**ACTION ITEM:** Copies of all lines that contain "CROSS" are needed; take them from the data below.

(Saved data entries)
┄┄┄┄┄┄

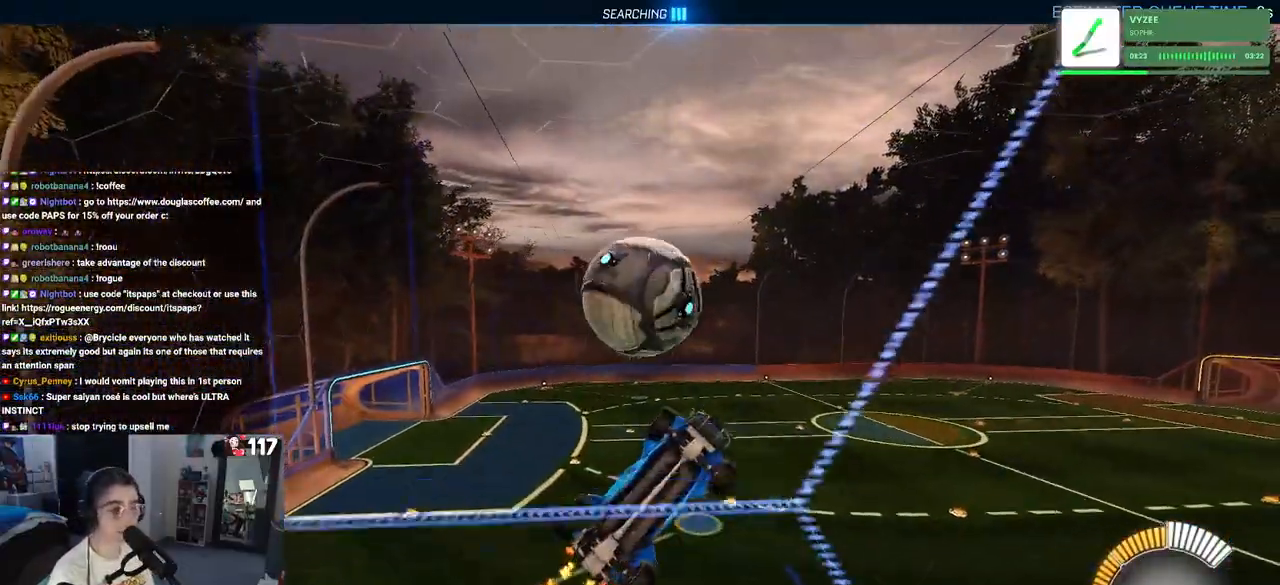
{"buttons": ["L1", "R2"], "left_stick": "up-right", "right_stick": "center", "events": [[33, "CROSS", "up"], [250, "left_stick", "up-right"]]}
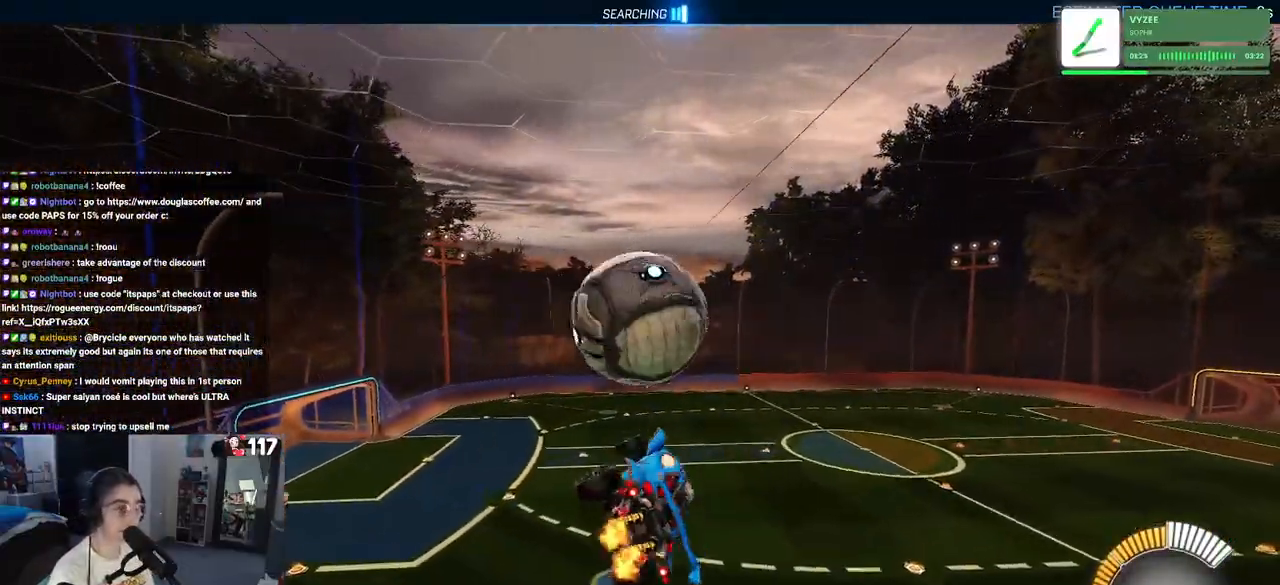
{"buttons": ["CROSS", "R1", "R2"], "left_stick": "up-left", "right_stick": "center", "events": [[167, "left_stick", "up"], [300, "left_stick", "up-left"], [350, "L1", "up"], [383, "CROSS", "down"], [417, "R1", "down"]]}
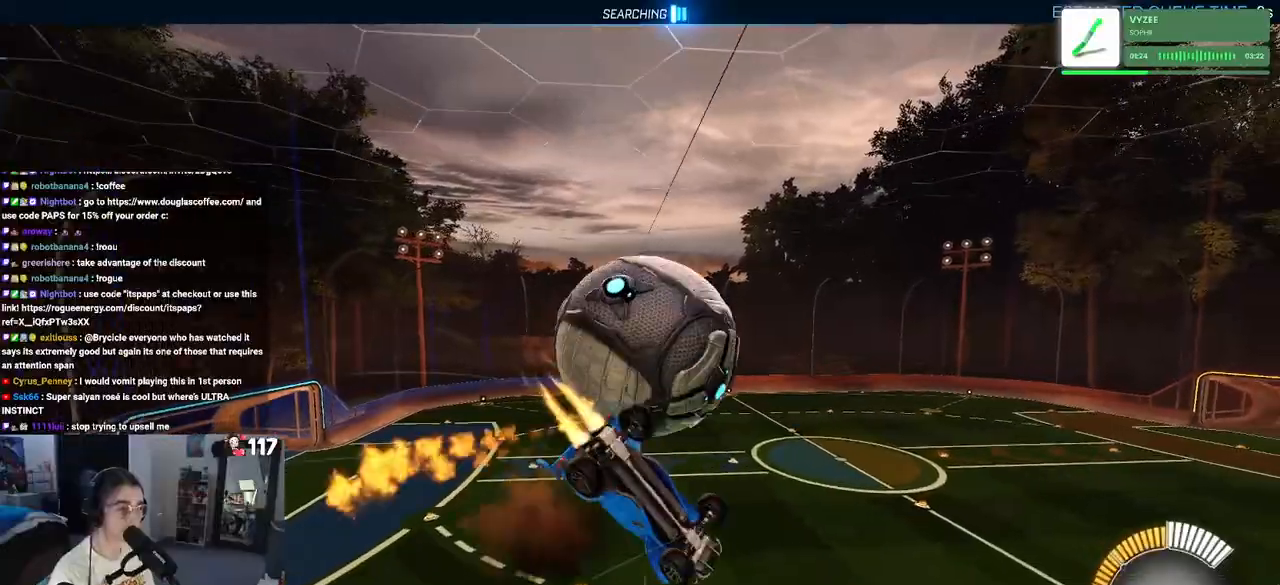
{"buttons": ["L1", "R2"], "left_stick": "up", "right_stick": "center", "events": [[17, "CROSS", "up"], [17, "left_stick", "center"], [233, "R1", "up"], [300, "left_stick", "up"], [383, "L1", "down"]]}
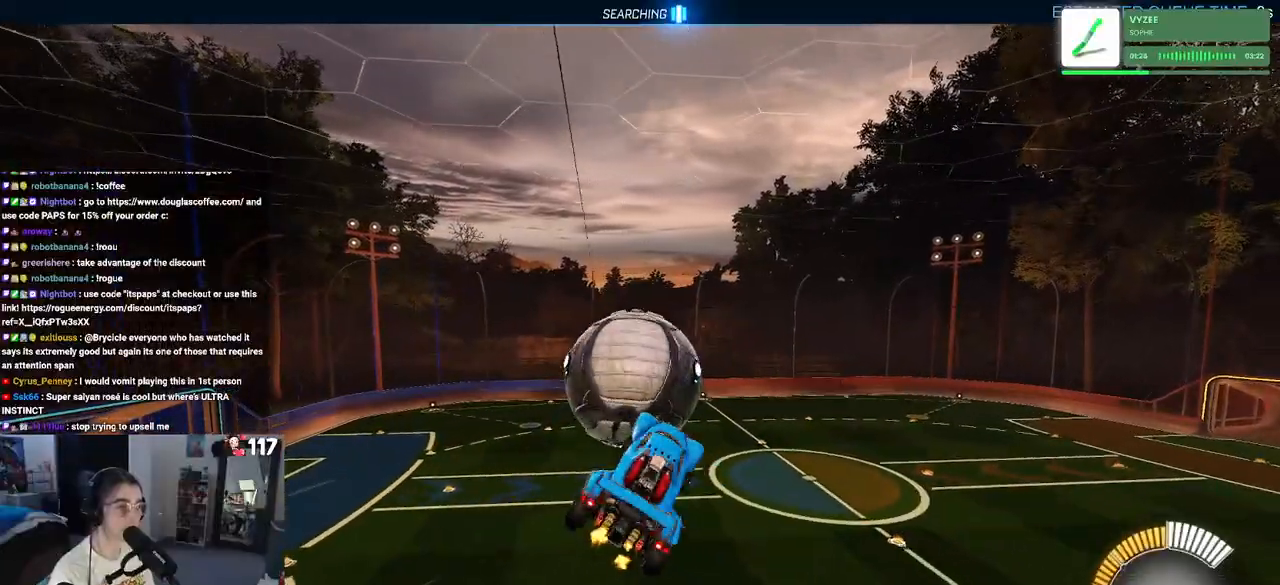
{"buttons": ["R1", "R2"], "left_stick": "right", "right_stick": "center", "events": [[50, "left_stick", "left"], [217, "left_stick", "down-left"], [317, "left_stick", "center"], [383, "R1", "down"], [383, "left_stick", "right"], [450, "L1", "up"]]}
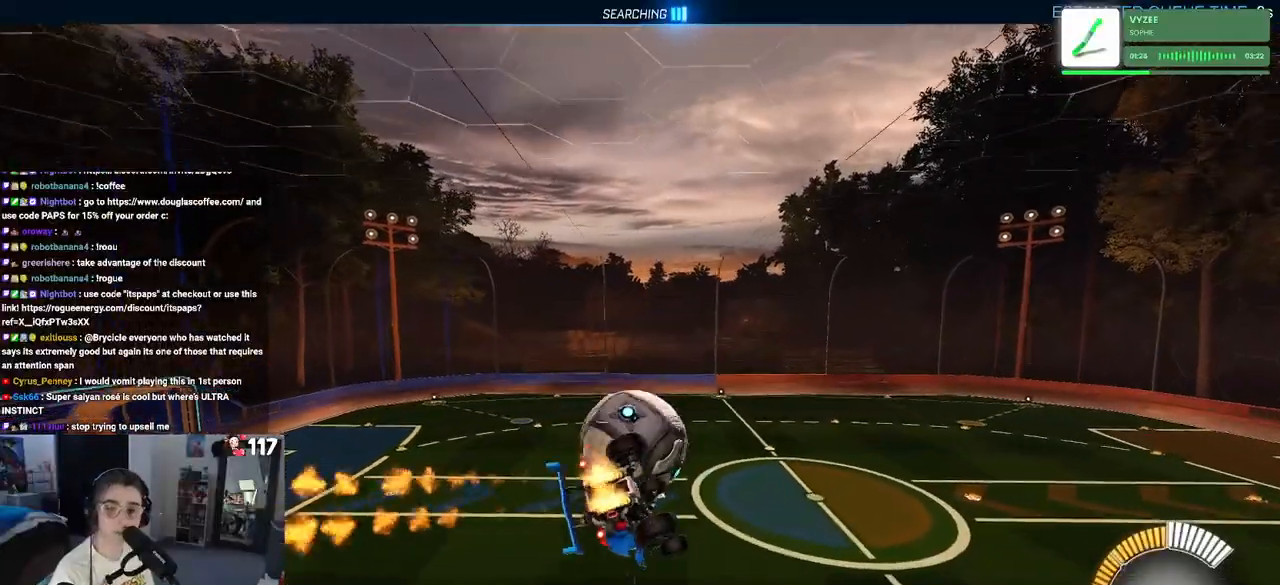
{"buttons": ["SQUARE", "R1", "R2"], "left_stick": "center", "right_stick": "center", "events": [[117, "SQUARE", "down"], [367, "left_stick", "center"]]}
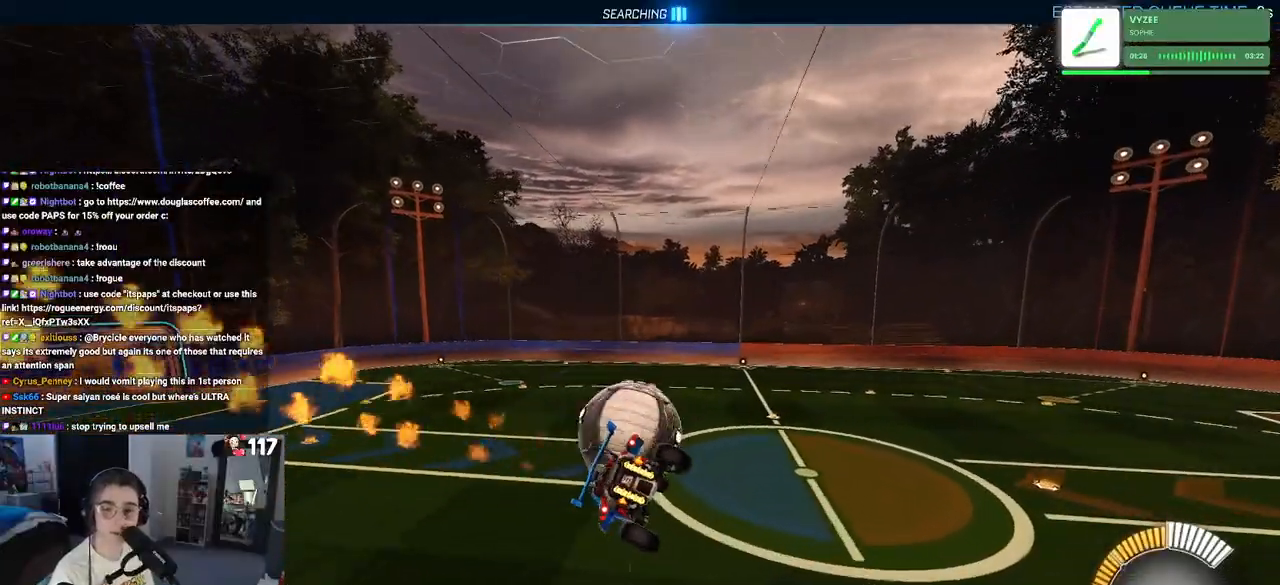
{"buttons": ["SQUARE", "R2"], "left_stick": "center", "right_stick": "center", "events": [[33, "R1", "up"]]}
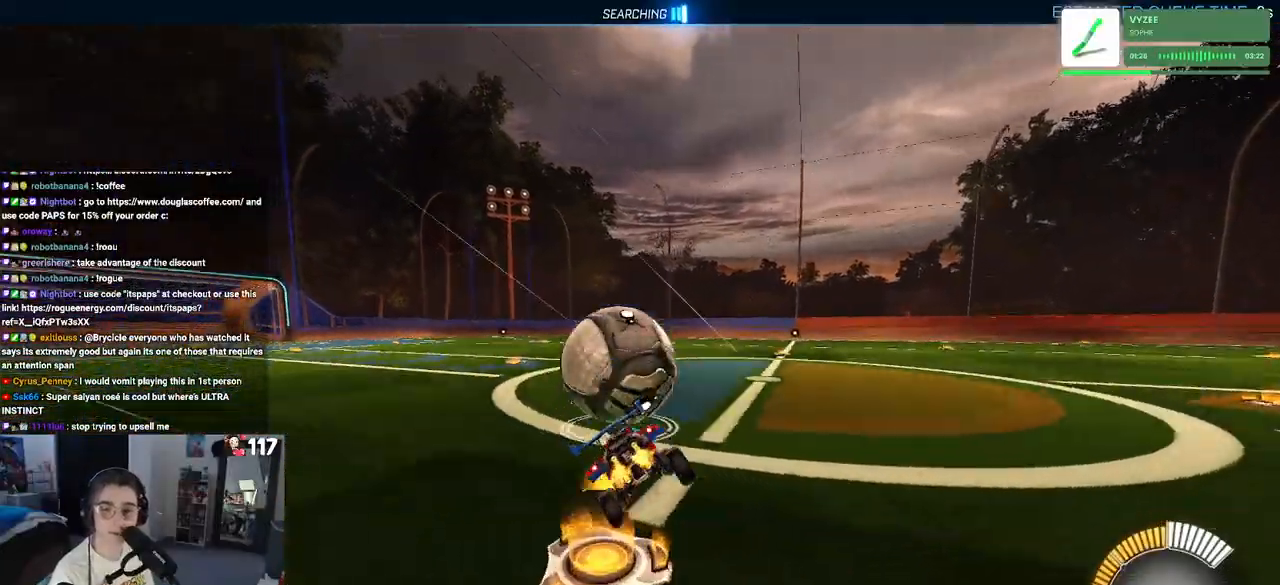
{"buttons": ["R2"], "left_stick": "right", "right_stick": "center", "events": [[33, "left_stick", "right"], [150, "CROSS", "down"], [250, "CROSS", "up"], [317, "CROSS", "down"], [450, "CROSS", "up"], [450, "SQUARE", "up"]]}
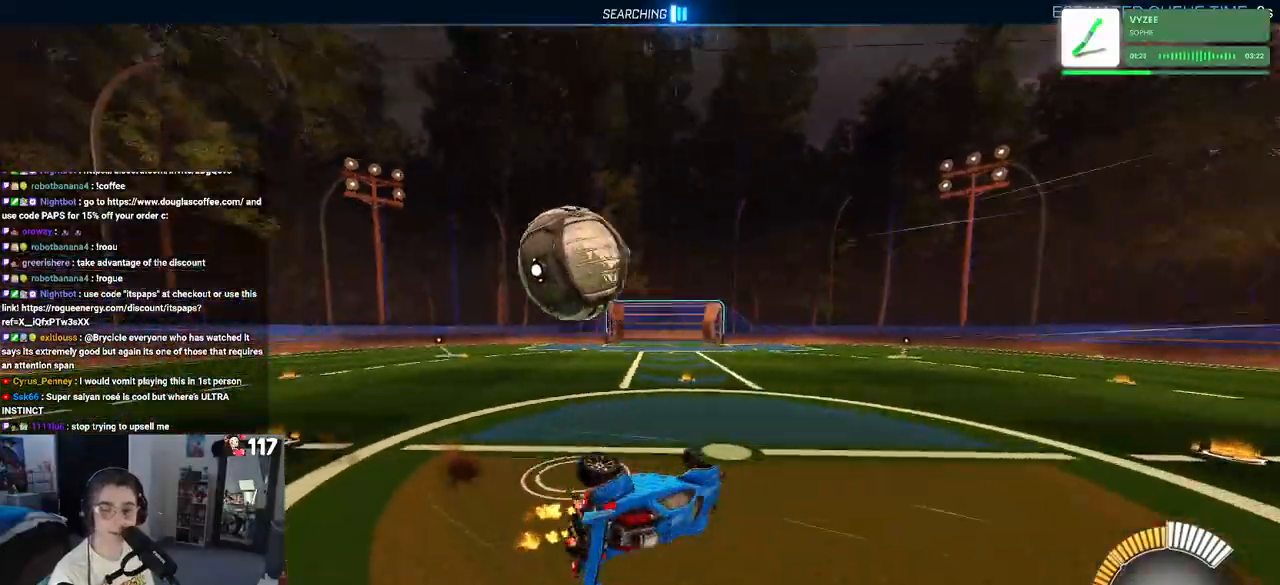
{"buttons": ["R2"], "left_stick": "right", "right_stick": "center", "events": [[83, "R2", "up"], [317, "R2", "down"]]}
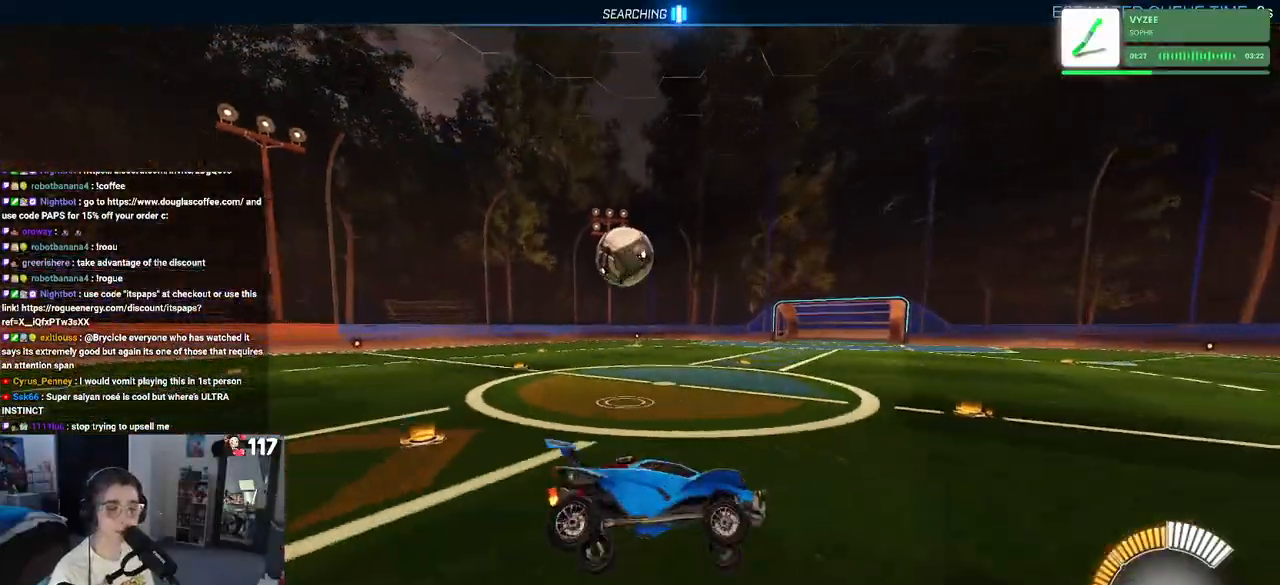
{"buttons": ["R2"], "left_stick": "right", "right_stick": "center", "events": []}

┄┄┄┄┄┄

**FINAL ANSWER:**
{"buttons": ["L1", "R2"], "left_stick": "up-right", "right_stick": "center", "events": [[33, "CROSS", "up"], [250, "left_stick", "up-right"]]}
{"buttons": ["CROSS", "R1", "R2"], "left_stick": "up-left", "right_stick": "center", "events": [[167, "left_stick", "up"], [300, "left_stick", "up-left"], [350, "L1", "up"], [383, "CROSS", "down"], [417, "R1", "down"]]}
{"buttons": ["L1", "R2"], "left_stick": "up", "right_stick": "center", "events": [[17, "CROSS", "up"], [17, "left_stick", "center"], [233, "R1", "up"], [300, "left_stick", "up"], [383, "L1", "down"]]}
{"buttons": ["R2"], "left_stick": "right", "right_stick": "center", "events": [[33, "left_stick", "right"], [150, "CROSS", "down"], [250, "CROSS", "up"], [317, "CROSS", "down"], [450, "CROSS", "up"], [450, "SQUARE", "up"]]}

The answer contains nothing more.